Directions.
1: Decide whether each statement below agrees with the kiwi radio-tracking text, and answer yes or no, quoting the words of the text that decide it. (a) The transmitter keeps transmitting for about a year. (b) The writer advises using the attenuator when close to the bird. (c) The receivers are used with five-element yagis.
2: According to the kiwi radio-tracking text, within what distance does the transmitter become too strong for the receiver?
── Text section
THAR BE KIWI

I was asked by the New Zealand  Department of Conservation (DOC) to look at ways of improving radio direction finding (RDF) for transmitters on kiwis.

The problem is mostly when close ( within 20 metres of the bird).

 

My initial suggestions that DOC paint the kiwis day glo orange, or set fire to the forest and catch them when they ran out, didn’t really meet with the enthusiastic response I had expected.

 

EQUIPMENT

Doc is using 99 channel  vhf receivers (RX) and 3 element yagis (driven element is a folded dipole).

Antenna is collapsible. There is also an attenuator which appears to be an in-line resistor that

inserts between antenna and RX.

 

The transmitter (TX) is a small (about 30mm) brown thingy that is quite remarkable. It transmits for about 12 months with a long range, and will even indicate if it hasn’t moved for 24 hours

 (I’m thinking about putting these on some of my staff in my factory—I often don’t know where some are, and others don’t seem to move for days)

 

HOW TO USE THE GEAR.

As is often the case, the equipment is great but misses the boat because of inadequate instruction.

With the standard gear you should get within 10 metres of the TX—probably a lot less.

 

What happens is that when you are getting close (under 100m), the TX becomes too strong for the RX and you can’t tell whether it’s louder in any direction.

Us technical nerds call this “overloading”. Both the RX and your own ears can’t differentiate.

 

The solution is simple, don’t bother using the attenuator, change the RX to the next channel

 

For example, your kiwi TX is on channel 57—switch to Channel 56, keep switching further away from 57 until you can just hear the TX , when you get within a few metres you will probably hear the TX way down on  channel 10 and you will still be able to DF it.

 

Some points to remember

1.                  Are there other kiwis about—don’t use their channel are you’ll spend all day chasing them both.

2.                  Keep swinging the antenna right around.
────
── Provided material
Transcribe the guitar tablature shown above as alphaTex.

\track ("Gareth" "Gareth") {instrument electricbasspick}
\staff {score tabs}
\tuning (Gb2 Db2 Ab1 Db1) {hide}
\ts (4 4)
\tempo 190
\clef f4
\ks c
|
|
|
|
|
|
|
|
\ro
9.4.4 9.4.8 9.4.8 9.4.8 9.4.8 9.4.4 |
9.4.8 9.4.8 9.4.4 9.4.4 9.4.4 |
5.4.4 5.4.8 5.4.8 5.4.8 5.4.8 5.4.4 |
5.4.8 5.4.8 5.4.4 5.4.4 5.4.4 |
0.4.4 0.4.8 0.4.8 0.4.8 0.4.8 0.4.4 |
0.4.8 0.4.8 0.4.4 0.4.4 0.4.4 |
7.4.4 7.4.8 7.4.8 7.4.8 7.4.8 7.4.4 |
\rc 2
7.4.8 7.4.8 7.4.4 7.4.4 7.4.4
────
Exercise answers.
1:
(a) Yes: "It transmits for about 12 months with a long range."
(b) No: "don’t bother using the attenuator, change the RX to the next channel."
(c) No: "3 element yagis."

2: Under 100 metres.